Jishan (稷山 (Jìshān) (pronounced: jēʹshänʹ)) is a county in the southwest of Shanxi province, China. It is on the Fen River under the administration of Yuncheng city.

==History==
The Macun Tombs of the Duan family, known for their extravagant interior wall reliefs, were discovered in Macun village in the county.

In 1960, Jishan County was noted as a model county in the Four Pests campaign.

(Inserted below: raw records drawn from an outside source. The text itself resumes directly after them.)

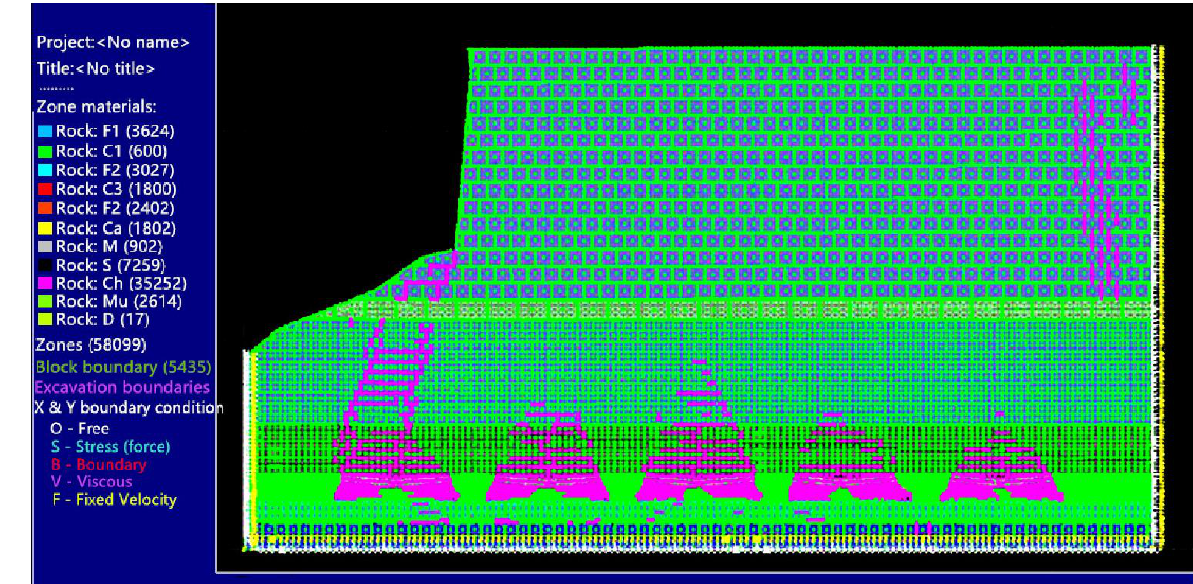
Figure 7. Diagram showing the effect of leaving a partial coal pillar.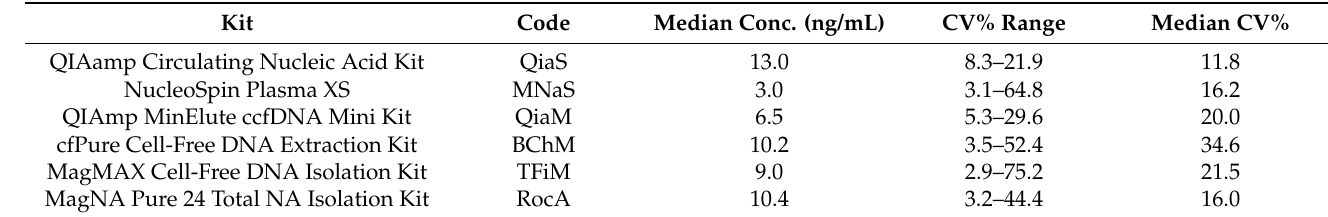
Table 2. Reproducibility of cfDNA recovery of different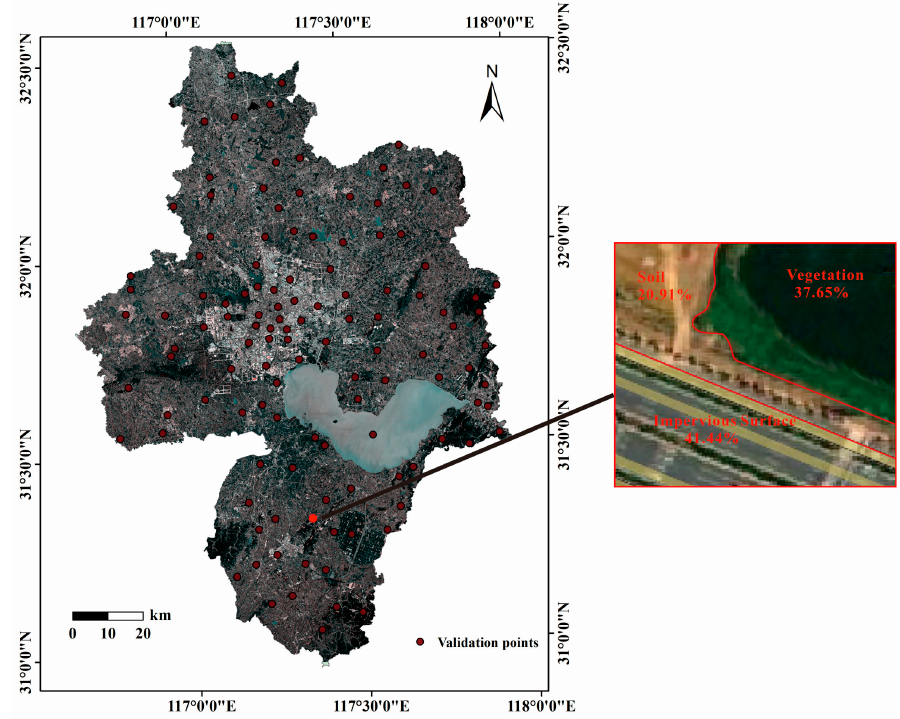
Figure 4. The proportion of each endmember in the image of validation points.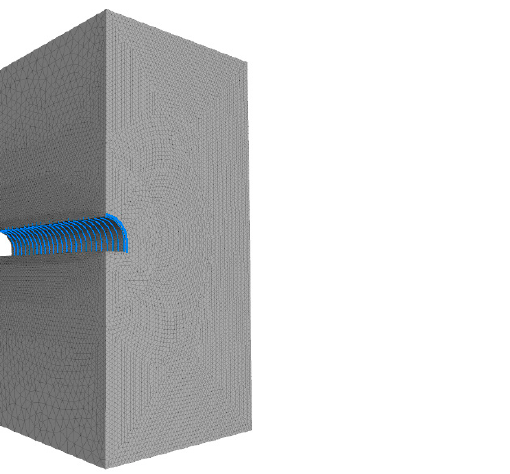
Figure 5. Numerical model adopted for the calculations with structural elements representing the steel arch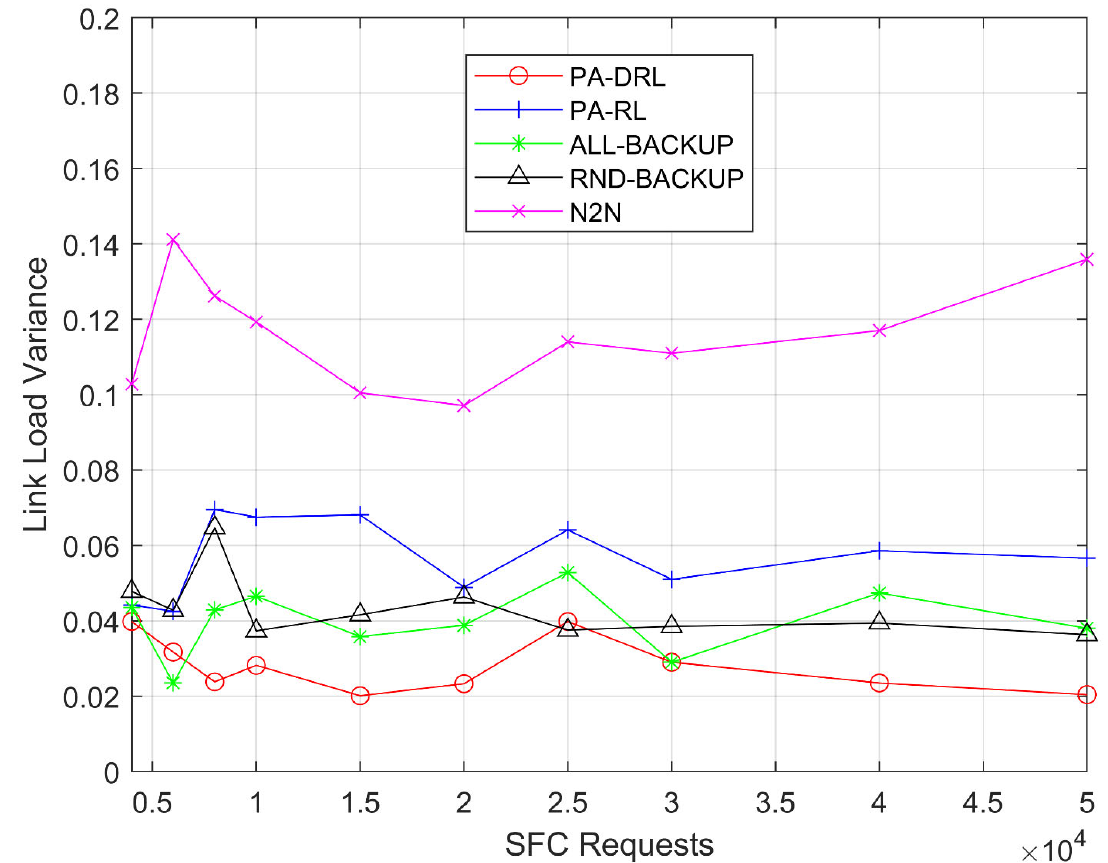
Figure 8. Link load balancing variance under each SFC requests number.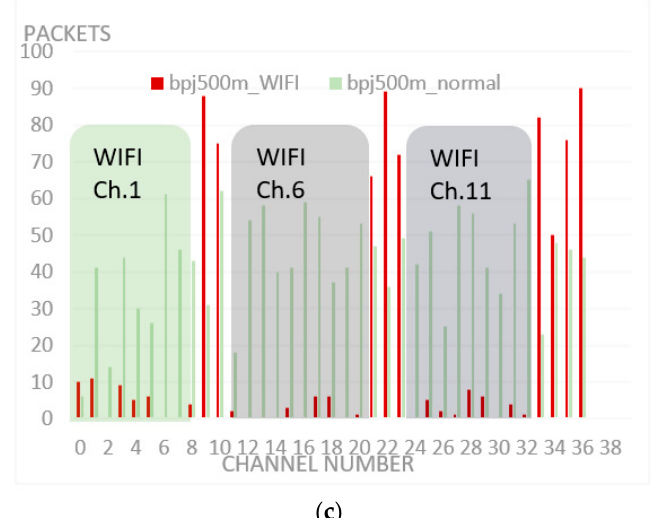
Figure 13. Received packets per BLE channel and their relationship with the main WiFi channels. ( a ) Received packets per channel at 100 m, ( b ) Received packets per channel at 300 m, ( c ) Received packets per channel at 500 m, comparing normal and coexistence environments.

In April 2007, three officials in Jishan county (Nan Huirong, Xue Zhijing and Yang Qinyu) criticized County CCP Secretary Li Runshan in a writing circulated to local government departments. They were arrested ten days later and subsequently appeared in handcuffs at a "public warning meeting" attended by more than five hundred local officials.

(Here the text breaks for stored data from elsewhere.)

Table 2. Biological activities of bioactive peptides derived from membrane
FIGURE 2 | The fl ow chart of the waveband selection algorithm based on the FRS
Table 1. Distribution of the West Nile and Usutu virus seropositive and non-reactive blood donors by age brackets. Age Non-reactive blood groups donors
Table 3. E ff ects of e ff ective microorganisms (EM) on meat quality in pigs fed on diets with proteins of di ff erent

==Administrative Divisions==
Five towns:
- Jifeng (稷峰镇), Xishe (西社镇), Huayu (化峪镇), Zhaidian (翟店镇), Qinghe (清河镇),

Two townships:
- Caicun (蔡村乡), Taiyang (太阳乡)

==Demographics==
The population of Jishan County in c.1952 was 110,984 and in 1990 was 281,849.

==Climate==

Climate data for Jishan, elevation 434 m (1,424 ft), (1991–2020 normals, extremes 1981–2010)
| Month | Jan | Feb | Mar | Apr | May | Jun | Jul | Aug | Sep | Oct | Nov | Dec | Year |
| Record high °C (°F) | 15.7 (60.3) | 22.2 (72.0) | 30.6 (87.1) | 38.7 (101.7) | 40.3 (104.5) | 42.3 (108.1) | 41.4 (106.5) | 39.8 (103.6) | 40.0 (104.0) | 31.6 (88.9) | 25.1 (77.2) | 15.8 (60.4) | 42.3 (108.1) |
| Mean daily maximum °C (°F) | 5.4 (41.7) | 10.1 (50.2) | 16.5 (61.7) | 23.3 (73.9) | 28.5 (83.3) | 32.8 (91.0) | 33.6 (92.5) | 31.6 (88.9) | 26.7 (80.1) | 20.6 (69.1) | 13.0 (55.4) | 6.4 (43.5) | 20.7 (69.3) |
| Daily mean °C (°F) | −1.2 (29.8) | 3.1 (37.6) | 9.4 (48.9) | 15.9 (60.6) | 21.1 (70.0) | 25.9 (78.6) | 27.4 (81.3) | 25.7 (78.3) | 20.4 (68.7) | 13.9 (57.0) | 6.5 (43.7) | 0.1 (32.2) | 14.0 (57.2) |
| Mean daily minimum °C (°F) | −6.2 (20.8) | −2.3 (27.9) | 3.5 (38.3) | 9.3 (48.7) | 14.4 (57.9) | 19.5 (67.1) | 22.4 (72.3) | 21.1 (70.0) | 15.8 (60.4) | 9.0 (48.2) | 1.6 (34.9) | −4.6 (23.7) | 8.6 (47.5) |
| Record low °C (°F) | −17.0 (1.4) | −19.2 (−2.6) | −9.8 (14.4) | −2.9 (26.8) | 2.0 (35.6) | 9.1 (48.4) | 13.2 (55.8) | 12.9 (55.2) | 3.0 (37.4) | −5.5 (22.1) | −12.9 (8.8) | −17.8 (0.0) | −19.2 (−2.6) |
| Average precipitation mm (inches) | 4.7 (0.19) | 7.6 (0.30) | 11.8 (0.46) | 29.8 (1.17) | 41.0 (1.61) | 50.8 (2.00) | 86.9 (3.42) | 83.2 (3.28) | 69.5 (2.74) | 42.2 (1.66) | 17.5 (0.69) | 2.9 (0.11) | 447.9 (17.63) |
| Average precipitation days (≥ 0.1 mm) | 2.4 | 2.8 | 3.9 | 5.6 | 7.2 | 7.6 | 9.6 | 8.6 | 9.5 | 7.1 | 4.5 | 1.8 | 70.6 |
| Average snowy days | 3.0 | 2.6 | 0.8 | 0.1 | 0 | 0 | 0 | 0 | 0 | 0 | 0.9 | 2.1 | 9.5 |
| Average relative humidity (%) | 55 | 53 | 50 | 53 | 54 | 55 | 66 | 71 | 72 | 70 | 66 | 58 | 60 |
| Mean monthly sunshine hours | 146.3 | 152.8 | 188.0 | 214.9 | 235.6 | 219.5 | 216.2 | 202.1 | 162.2 | 156.9 | 145.9 | 146.9 | 2,187.3 |
| Percentage possible sunshine | 47 | 49 | 50 | 54 | 54 | 51 | 49 | 49 | 44 | 46 | 48 | 49 | 49 |
Source: China Meteorological Administration

==Economy==
Jishan County produces grain and cotton and historically has produced rice, wheat, cotton, millet and fruit.